鄭潇看了看她的周圍,皺了皺眉頭,道,“你身邊哪來的丫鬟?”
陳思涵單手指了指屋內,“喏,就那個,站在冷夜身後的那個,那個就是我身邊的丫鬟。”
見他不語,她又道,“怎麽樣?是不是你喜歡的類型?”
他收回了眼神,道,“看是看不出來的,要互相了解了解才行,不知道她性格怎麽樣,師妹,她為人怎麽樣?”

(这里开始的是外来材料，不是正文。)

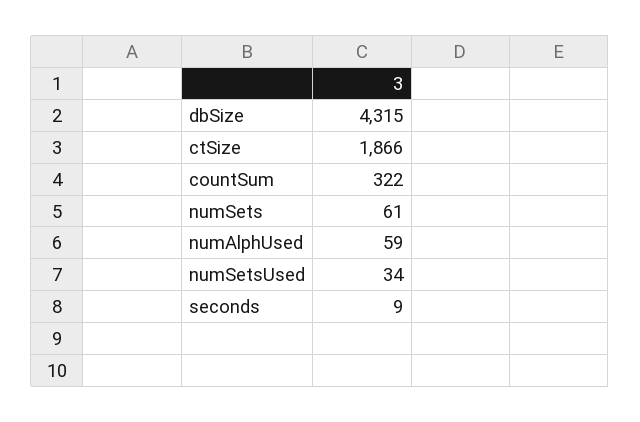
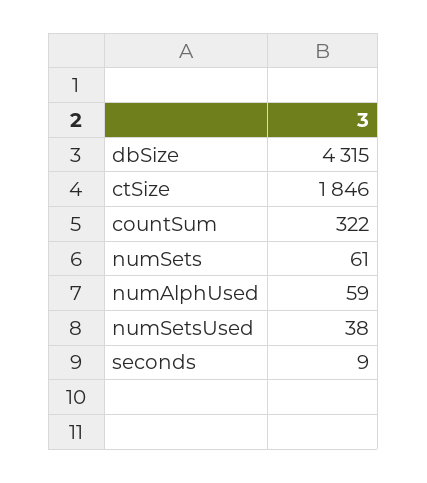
ctSize: 1866 -> 1846
numSetsUsed: 34 -> 38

“為人嘛,那是沒話說,那丫頭心地善良,是個賢妻良母型。”
“那你果真要把她嫁給我?”
“怎麽?你不想要?你不要我留給別人。”
“不是不是,不是這個意思,我的意思是說,你舍得?”
“不舍得怎麽辦?人家姑娘大了,總不能給我做一輩子丫鬟吧。”
她拍了拍他的肩膀,又道,“二師兄,你可別忘了請我這個紅娘喝一杯酒哦。”
“放心,忘了誰也不能忘了你。”
冷夜轉頭,恰好看見陳思涵和鄭潇聊天,看了看瑞香,道,“瑞香,王妃身子不舒服,你過去看看。”
“是。”話落,轉身,緩步向外走去。
陳思涵見瑞香走來,小聲道,“二師兄,人來了,你們聊。”
“喂,師妹,師。”
他小聲抱怨道,“天底下有這麽當紅娘的嗎?怎麽把我一個人扔在這了。”
陳思涵停住腳步,轉身,看了看瑞香,道,“瑞香,別跟着我,過去和他聊聊。”
“王妃,我。”
見她低下頭,陳思涵扳着她的肩膀,使她轉過身去,将她推到他面前,道,“二師兄,人交給你了,不許欺負她。”
他看了看瑞香,道,“我,我叫鄭潇,你呢?”
瑞香小聲道,“瑞香。”
陳思涵聽着兩人的對話,忍不住偷笑。
鄭潇和瑞香,還真是一對青頭愣。
不過,他們的性格倒是很像,她有十足的把握,鄭潇和瑞香的婚事,一定能成。
扯回了思緒,快步向屋內走去,坐在冷夜身邊,小聲道,“冷夜,你少喝點酒。”
冷夜放下酒杯,看了看陳思涵,問道,“瑞香的事怎麽樣了?”
“差不多能成。”
他點點頭,給她夾了一口菜,又道,“紅娘,辛苦你了。”
酒過三巡,菜過五味,前來賀喜的賓客漸漸的散去了。
陳思涵扶着冷夜,向外走去。
冷夜将她的身子抵在牆上,道,“思涵,我想要。”
她輕推開他,道,“你喝多了,回府好好睡一覺。”
他吻住她的香唇,許久後,才不舍的分開,道,“我沒喝多。”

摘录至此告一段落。